Ahhh welcome home you pitiful fool, did you enjoy your time
in the woods, did you enjoy having that gun against year head, did you enjoy
trying to pull the trigger, oh but worry not as it malfunctioned , oh what a
life, you yearn to die but God played a twisted joke and wouldn't let you, oh
forgive me for not being a better friend, forgive me brother for my failures.
Even when you yearn for death a sanctimonious bitch will call you a freak because
you no longer cry in front of people anymore. What a twisted fate we have
brother, they ask of us to be honest, yet honesty is what they want the least, "Freaks
your all freaks, you no longer cry, might as well die, because a freak can't be
human can they.'
Oh, my other brother, you scream that you want to blow your
head off " GIVE ME THE GUN, I WANT TO BLOW MY HEAD OFF" you feel so alone in
your own home that you seek solace in the drink of demons, the smoke of devils,
and the comfort of a temptress. Oh, how pitiful can I be, how can I be your
Friend, your brother, but I fail in helping you.

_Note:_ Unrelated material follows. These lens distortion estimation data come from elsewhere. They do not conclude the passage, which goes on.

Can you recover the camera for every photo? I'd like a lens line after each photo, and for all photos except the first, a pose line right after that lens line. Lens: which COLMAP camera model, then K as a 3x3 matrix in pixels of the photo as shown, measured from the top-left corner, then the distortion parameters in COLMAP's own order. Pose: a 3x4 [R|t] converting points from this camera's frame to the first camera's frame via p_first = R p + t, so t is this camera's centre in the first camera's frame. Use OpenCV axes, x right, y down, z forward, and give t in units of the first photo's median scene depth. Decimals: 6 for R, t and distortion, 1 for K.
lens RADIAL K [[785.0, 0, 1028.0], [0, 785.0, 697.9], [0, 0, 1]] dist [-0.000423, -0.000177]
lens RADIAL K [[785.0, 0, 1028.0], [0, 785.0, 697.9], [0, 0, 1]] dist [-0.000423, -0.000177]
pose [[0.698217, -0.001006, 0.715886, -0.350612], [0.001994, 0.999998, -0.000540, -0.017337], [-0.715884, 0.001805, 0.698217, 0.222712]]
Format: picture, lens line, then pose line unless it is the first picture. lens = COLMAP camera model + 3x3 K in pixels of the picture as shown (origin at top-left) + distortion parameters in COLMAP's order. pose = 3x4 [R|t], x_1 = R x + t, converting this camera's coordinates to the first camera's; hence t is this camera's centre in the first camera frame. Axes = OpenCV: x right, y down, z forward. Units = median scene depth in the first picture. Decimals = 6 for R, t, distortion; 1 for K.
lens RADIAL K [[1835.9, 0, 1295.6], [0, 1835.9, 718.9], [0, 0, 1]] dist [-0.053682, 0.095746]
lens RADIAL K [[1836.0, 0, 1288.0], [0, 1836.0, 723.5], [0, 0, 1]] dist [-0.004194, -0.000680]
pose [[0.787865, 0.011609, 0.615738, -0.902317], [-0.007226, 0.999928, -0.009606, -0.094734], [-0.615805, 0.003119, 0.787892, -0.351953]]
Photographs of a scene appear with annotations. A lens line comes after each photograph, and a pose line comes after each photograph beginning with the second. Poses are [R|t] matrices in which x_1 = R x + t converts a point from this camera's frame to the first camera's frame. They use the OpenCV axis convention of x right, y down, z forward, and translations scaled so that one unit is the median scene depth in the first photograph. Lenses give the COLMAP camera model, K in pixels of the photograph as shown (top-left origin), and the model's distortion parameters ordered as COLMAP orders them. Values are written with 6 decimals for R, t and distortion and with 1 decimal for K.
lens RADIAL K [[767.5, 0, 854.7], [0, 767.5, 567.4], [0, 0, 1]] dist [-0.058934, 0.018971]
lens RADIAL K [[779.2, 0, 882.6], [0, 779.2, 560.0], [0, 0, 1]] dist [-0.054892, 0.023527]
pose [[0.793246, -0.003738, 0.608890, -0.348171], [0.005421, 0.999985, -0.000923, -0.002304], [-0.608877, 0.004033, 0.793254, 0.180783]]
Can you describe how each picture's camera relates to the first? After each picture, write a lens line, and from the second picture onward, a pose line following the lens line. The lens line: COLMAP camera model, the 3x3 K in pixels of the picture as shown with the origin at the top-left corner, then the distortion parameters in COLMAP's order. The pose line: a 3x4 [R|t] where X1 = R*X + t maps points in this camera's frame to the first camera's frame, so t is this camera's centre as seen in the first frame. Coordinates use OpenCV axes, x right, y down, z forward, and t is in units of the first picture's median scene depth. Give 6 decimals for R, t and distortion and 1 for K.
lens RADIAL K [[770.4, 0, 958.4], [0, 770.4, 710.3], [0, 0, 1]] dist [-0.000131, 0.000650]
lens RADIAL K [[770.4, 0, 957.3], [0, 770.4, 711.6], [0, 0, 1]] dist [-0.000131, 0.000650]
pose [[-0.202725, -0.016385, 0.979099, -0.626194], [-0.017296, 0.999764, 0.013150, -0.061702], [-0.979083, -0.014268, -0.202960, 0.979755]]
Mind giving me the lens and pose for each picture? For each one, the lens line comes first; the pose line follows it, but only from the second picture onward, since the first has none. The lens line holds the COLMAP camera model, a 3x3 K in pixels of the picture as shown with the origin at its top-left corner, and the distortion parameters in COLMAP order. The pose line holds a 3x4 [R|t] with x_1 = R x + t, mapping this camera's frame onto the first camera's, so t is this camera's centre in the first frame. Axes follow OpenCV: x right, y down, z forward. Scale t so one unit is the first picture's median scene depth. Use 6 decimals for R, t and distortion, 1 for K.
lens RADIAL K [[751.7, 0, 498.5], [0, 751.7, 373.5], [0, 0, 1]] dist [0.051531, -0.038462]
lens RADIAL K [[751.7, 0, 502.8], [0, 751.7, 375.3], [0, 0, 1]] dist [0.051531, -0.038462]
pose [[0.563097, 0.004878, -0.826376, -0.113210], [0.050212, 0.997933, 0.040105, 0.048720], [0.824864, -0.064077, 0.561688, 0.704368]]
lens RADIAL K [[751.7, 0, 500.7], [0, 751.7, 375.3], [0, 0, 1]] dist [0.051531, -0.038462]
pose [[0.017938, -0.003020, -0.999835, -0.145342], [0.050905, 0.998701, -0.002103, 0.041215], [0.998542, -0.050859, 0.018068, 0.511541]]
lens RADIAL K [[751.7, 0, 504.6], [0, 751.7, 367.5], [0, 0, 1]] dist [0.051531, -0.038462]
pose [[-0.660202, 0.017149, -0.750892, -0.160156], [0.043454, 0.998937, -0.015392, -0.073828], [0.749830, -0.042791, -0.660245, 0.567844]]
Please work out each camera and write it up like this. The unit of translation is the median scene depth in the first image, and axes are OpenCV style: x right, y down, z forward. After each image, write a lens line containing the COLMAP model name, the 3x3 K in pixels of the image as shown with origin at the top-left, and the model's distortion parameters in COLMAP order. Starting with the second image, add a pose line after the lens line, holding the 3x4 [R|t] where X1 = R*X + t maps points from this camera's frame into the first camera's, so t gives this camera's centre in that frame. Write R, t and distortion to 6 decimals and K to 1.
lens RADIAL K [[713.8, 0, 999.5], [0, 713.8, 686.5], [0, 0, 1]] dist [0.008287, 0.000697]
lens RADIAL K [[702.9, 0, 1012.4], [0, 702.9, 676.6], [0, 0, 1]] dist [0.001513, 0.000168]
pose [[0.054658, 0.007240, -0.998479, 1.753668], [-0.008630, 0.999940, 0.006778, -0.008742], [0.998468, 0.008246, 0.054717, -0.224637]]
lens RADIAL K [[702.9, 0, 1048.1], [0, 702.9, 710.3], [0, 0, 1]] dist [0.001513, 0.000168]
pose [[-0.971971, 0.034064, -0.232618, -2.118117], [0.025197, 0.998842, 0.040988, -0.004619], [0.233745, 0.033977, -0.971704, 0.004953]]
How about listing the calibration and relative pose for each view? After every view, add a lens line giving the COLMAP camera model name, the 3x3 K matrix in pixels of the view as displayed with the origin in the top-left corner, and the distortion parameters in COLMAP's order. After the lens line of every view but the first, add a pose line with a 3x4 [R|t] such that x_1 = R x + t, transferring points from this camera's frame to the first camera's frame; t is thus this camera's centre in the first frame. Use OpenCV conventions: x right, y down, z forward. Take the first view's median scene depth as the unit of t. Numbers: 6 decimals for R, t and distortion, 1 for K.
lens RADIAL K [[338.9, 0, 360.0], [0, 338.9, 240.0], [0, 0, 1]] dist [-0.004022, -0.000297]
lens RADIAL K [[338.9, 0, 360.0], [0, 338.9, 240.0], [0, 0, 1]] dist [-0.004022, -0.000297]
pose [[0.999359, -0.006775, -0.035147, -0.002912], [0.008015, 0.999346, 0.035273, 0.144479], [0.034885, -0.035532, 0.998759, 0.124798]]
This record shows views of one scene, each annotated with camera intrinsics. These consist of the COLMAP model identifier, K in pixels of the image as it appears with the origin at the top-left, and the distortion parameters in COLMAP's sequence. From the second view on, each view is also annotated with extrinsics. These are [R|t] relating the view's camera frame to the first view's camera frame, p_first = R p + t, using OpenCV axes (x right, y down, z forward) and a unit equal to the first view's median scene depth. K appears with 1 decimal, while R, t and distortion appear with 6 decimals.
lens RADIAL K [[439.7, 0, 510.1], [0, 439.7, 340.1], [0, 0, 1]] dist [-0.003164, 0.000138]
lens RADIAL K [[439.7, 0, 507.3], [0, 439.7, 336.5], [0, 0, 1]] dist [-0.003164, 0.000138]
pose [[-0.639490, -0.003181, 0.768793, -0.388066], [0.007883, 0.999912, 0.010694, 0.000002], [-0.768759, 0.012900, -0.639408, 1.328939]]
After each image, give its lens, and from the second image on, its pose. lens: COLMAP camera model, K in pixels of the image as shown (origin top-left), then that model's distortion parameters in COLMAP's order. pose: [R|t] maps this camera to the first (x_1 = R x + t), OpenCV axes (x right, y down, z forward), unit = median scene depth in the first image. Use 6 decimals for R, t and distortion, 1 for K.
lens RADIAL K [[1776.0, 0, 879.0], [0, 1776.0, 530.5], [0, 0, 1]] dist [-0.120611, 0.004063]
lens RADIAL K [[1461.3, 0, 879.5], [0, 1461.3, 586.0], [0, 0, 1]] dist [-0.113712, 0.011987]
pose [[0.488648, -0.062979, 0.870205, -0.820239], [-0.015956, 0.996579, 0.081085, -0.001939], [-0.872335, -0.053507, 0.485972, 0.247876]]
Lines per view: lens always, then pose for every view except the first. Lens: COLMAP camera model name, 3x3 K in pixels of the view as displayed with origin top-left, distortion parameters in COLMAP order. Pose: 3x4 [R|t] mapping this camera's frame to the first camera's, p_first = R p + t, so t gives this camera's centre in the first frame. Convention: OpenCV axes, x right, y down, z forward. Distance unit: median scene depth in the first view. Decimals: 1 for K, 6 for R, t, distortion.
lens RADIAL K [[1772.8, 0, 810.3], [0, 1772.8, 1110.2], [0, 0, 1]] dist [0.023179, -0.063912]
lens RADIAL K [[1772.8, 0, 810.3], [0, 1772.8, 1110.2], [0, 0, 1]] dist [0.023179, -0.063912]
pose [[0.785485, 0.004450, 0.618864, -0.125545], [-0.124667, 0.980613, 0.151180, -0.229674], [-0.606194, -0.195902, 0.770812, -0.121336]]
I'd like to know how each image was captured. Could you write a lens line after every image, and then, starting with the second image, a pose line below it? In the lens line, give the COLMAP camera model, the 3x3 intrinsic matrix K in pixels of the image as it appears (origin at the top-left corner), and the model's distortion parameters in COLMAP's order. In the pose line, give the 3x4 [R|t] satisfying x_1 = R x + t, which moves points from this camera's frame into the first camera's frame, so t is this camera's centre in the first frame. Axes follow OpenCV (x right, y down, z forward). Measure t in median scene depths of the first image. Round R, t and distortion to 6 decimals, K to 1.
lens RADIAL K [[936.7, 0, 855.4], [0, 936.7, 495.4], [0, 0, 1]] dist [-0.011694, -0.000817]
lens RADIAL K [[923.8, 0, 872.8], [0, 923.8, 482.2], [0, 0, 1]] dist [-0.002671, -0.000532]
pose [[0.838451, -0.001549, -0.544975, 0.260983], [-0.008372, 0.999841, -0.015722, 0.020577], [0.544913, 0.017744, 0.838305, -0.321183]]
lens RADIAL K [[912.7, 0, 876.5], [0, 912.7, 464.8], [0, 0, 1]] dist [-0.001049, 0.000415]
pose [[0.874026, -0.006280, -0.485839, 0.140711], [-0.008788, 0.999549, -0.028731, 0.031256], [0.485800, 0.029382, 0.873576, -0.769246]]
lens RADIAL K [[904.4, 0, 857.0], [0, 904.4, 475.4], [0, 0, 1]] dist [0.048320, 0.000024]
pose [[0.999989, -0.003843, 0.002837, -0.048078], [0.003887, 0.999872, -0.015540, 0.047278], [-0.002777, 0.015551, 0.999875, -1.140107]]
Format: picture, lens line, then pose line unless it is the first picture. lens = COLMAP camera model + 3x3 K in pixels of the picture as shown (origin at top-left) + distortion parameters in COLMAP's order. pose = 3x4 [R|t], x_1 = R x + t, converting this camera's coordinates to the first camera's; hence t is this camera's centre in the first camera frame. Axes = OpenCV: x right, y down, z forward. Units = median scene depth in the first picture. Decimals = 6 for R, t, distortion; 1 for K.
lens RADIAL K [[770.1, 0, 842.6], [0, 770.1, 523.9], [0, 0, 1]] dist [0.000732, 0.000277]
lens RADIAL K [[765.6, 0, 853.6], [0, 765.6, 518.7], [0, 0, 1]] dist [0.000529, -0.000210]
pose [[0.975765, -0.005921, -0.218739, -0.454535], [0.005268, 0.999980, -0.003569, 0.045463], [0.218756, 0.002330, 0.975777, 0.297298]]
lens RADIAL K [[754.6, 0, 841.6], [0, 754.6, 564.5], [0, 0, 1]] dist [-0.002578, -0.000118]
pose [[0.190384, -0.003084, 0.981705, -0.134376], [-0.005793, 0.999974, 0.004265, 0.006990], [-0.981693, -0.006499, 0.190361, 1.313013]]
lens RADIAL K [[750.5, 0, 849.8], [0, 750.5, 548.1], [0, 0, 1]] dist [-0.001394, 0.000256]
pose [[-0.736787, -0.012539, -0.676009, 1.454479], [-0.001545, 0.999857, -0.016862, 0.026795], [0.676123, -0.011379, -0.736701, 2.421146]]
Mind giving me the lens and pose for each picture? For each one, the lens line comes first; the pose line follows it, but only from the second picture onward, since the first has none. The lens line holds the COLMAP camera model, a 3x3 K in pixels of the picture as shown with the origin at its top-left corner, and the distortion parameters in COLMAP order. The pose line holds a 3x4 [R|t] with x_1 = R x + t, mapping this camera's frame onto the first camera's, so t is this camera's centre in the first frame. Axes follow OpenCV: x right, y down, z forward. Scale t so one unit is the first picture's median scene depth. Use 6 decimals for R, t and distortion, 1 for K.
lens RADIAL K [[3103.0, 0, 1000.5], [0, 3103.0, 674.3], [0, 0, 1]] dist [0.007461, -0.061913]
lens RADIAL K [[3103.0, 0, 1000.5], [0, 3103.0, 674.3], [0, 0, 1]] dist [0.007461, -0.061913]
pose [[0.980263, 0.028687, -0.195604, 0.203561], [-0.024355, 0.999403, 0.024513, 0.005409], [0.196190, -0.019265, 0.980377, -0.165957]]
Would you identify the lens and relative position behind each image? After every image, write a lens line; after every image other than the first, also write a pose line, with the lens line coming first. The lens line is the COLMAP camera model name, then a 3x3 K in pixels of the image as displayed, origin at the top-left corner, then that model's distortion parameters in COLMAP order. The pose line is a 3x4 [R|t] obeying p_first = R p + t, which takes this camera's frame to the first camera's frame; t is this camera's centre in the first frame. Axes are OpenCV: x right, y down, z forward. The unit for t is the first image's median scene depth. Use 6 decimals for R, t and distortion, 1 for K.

It's sad we look back on that memory and laugh, its truly
sad, but as that disgusting priggish little grimalkin
says "Freak, ahahha grab the gun you
freak you disgusting numb freak, how dare you walk in the land of humans,
should just blow your brains out"
Now I the somber fool will tell
a tale about me
I would look to the sky as a kid
and laugh, wishing to conquer the stars, to fight a dragon, and many other beautiful
things. My dreams would fly higher then clouds, my love would blossom better than
a field of roses, and my fury would rush faster than a rapid, but as I grew my
heart waned, my eyes stopped seeing the stars as something to claim but
something to pity because they looked so alone and seemed they were there for
our own amusement, the tales of great dragons never struck the same as even a
dragon can feel, and my dreams that once
passed the clouds fell further then hell. Why should I love, I thought, all my
roses are gone, embers of a fleeting flame. The colors of the Earth that filled
me with joy turned into the most painful of grays. LIFE MEANT NOTHING, AND I
WAS NOTHING. What right does nothing have to life, I shouldn't exist. These
thoughts came to my mind daily. And for months I roamed the Earth dead, for
months I wanted nothing but a sweet release, as I no longer could feel, my
tears felt empty, my smiles like masks, what a pitiful existence. For months my
curiosity wondered what life is after death, for months my boredom ate at my
soul. For months I was a Freak.
But in the end, I pulled through.
There was light through the darkness. Maybe All Those Thieving Evil Wicked freaks were just hurt people seeking a way to take their
pain out. 5:4 this number saved me, hopefully it can save you.